Officially, Washington greeted the alliance of the secularist political forces of Pakistan. Still, for the abovementioned reasons, Mrs. Bhutto was more instrumental being dead than alive. US strategists were trying to prove that Musharraf is unable to control his country. Benazir's death serves as a perfect argument in this "educational work".

Today, Benazir's fanatics are blaming Mr. Musharraf for Bhutto's death, demanding that he resign from his post, and campaign under the slogan "Off with the Musharraf dog!" Most of these activists are concentrated in the southern, most densely populated province of Sind, where secularist views prevail. In their turn, the Pakistani Talibs intensify their assaults on the government forces in the Pashtun-dominated North-Western Province. Islamist terror is likely to spread also across the urban agglomeration of Ravalpindi and Islamabad.

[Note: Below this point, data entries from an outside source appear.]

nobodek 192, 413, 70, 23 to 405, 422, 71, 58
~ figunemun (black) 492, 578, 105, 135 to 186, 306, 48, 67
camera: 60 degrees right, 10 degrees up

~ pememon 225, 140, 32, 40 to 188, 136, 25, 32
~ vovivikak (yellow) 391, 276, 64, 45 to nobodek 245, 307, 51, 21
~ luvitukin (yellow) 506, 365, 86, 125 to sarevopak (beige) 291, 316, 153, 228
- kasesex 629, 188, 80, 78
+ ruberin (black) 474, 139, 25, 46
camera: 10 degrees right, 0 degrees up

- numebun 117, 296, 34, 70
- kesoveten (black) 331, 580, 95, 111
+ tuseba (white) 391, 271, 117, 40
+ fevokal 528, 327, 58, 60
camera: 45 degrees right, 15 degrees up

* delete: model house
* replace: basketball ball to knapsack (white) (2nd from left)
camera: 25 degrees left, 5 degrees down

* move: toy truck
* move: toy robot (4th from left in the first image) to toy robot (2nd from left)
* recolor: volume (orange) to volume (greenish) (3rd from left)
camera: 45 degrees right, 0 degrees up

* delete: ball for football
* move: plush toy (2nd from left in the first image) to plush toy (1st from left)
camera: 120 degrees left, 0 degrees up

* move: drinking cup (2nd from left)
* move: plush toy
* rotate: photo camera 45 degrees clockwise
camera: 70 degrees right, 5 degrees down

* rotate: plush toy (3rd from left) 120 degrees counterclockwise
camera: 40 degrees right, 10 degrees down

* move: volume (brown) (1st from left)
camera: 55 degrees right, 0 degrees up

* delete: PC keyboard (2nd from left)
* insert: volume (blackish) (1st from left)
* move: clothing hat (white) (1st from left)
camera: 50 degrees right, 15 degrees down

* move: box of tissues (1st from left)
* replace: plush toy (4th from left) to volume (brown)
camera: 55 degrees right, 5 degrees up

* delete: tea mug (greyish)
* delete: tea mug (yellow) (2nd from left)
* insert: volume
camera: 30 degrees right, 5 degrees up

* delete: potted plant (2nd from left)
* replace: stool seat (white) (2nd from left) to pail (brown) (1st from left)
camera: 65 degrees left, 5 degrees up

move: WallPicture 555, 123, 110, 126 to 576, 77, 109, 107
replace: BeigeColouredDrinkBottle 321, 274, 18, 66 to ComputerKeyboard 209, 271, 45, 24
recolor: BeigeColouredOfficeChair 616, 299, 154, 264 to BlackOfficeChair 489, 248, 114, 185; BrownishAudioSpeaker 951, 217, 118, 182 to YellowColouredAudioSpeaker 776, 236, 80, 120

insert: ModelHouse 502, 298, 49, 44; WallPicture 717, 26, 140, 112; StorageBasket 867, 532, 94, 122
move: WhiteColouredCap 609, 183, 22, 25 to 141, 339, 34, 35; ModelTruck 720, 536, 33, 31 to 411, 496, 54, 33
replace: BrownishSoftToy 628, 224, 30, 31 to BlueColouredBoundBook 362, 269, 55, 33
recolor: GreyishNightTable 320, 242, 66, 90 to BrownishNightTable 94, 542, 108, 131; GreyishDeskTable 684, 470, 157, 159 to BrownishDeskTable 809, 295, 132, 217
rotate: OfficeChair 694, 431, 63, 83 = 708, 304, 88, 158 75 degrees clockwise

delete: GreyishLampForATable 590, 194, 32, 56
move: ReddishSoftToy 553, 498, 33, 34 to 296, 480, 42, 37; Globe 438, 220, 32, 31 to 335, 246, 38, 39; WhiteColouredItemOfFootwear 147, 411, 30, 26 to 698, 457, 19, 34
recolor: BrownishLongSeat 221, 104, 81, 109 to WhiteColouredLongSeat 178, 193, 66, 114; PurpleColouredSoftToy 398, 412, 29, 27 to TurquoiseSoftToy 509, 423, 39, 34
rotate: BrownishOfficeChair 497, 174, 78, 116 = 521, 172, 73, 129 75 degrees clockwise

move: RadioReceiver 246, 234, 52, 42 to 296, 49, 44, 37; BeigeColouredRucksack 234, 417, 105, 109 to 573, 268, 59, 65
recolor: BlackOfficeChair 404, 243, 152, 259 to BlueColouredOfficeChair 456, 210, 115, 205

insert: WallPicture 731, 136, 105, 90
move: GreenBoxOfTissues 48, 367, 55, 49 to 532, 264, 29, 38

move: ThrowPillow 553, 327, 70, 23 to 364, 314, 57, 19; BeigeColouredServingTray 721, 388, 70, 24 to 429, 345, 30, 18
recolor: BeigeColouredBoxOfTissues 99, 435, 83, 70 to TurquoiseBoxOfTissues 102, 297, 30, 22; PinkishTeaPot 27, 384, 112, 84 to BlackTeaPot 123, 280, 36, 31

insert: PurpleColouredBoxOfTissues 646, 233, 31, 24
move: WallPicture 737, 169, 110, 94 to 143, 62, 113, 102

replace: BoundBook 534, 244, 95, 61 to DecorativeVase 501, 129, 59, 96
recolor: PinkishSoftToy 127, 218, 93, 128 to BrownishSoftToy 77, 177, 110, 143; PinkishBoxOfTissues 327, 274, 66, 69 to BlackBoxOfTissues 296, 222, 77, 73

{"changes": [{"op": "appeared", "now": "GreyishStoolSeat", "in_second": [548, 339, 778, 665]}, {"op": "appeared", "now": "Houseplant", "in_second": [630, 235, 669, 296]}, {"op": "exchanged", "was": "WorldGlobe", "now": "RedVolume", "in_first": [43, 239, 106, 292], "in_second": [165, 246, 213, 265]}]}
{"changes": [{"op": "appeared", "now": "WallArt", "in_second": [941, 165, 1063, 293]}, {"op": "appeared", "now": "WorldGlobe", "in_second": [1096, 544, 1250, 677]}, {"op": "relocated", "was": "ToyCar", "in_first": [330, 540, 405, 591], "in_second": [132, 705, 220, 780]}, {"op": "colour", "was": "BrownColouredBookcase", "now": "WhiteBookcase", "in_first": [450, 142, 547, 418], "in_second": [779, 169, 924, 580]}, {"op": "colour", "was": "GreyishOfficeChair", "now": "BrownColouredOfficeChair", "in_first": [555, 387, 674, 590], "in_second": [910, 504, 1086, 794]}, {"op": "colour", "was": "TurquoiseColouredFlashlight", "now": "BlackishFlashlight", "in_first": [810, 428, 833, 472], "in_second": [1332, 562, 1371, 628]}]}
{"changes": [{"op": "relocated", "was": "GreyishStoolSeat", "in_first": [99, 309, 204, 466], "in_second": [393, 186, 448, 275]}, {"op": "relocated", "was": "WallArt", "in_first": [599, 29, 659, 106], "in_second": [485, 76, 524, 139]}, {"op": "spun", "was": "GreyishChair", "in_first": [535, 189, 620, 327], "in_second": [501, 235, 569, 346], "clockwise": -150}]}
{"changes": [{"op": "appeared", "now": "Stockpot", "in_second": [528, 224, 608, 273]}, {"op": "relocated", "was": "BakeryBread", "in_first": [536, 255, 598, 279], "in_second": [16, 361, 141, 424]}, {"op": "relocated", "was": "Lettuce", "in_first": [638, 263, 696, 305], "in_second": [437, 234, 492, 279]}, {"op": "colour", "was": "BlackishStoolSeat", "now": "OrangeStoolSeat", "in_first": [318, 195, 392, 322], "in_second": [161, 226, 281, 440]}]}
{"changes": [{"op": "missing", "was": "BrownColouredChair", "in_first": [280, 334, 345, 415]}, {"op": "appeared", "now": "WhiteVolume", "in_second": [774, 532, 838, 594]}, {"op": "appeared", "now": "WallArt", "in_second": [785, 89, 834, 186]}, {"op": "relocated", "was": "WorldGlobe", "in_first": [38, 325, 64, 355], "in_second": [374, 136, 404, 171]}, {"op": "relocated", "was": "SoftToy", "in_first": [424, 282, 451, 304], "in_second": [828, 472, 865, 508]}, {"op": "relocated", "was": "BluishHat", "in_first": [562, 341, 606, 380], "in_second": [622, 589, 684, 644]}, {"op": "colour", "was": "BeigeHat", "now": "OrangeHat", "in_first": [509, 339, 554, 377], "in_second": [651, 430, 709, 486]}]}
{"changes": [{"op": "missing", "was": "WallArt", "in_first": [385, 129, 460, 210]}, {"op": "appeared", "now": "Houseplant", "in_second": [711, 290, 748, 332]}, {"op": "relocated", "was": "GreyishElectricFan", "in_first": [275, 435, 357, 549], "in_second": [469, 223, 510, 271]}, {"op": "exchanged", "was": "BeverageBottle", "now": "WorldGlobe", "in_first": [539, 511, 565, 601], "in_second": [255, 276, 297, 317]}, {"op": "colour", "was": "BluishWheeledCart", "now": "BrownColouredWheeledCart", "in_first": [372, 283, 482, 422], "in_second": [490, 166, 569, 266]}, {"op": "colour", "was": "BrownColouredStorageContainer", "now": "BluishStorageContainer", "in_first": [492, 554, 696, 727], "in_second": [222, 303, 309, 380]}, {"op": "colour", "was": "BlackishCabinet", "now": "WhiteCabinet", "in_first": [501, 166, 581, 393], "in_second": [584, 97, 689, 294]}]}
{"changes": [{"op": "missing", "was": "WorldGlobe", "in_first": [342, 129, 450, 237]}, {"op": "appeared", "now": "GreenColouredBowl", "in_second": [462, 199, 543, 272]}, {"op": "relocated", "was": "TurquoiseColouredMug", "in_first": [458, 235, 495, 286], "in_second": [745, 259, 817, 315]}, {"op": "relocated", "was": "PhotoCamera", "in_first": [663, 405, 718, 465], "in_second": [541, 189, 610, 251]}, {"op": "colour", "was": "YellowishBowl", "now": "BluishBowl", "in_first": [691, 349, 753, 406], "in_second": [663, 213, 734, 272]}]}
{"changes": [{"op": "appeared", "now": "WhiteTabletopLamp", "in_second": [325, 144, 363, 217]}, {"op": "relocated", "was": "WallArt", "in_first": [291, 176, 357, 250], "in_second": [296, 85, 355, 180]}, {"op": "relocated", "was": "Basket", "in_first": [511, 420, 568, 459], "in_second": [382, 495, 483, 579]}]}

Thus, the only nuclear power of the Islamic world is today teetering on the brink of civil war and disintegration into several quasi-states. The outcome greatly depends on Musharraf's political skills.

There are no grounds to directly blame the United States for the death of Mrs. Bhutto. However, the long-time connections between Al Qaeda and US special services are an open secret. On the other hand, the possibility of a replicated 9/11 on the eve of the Presidential elections of year 2008, inspired by the Bush-Cheney administration in order to retain power in an illegitimate way, is admitted by informed US sources.

A new bloodbath, timed to the US elections, is not necessarily going to take place on the US territory. A nuclear Pakistan represents a perfect playground for a large-scale chaos scenario at the borders of China and Russia, while the assassination of Mrs. Bhutto may serve as a convenient prelude for a new 9/11.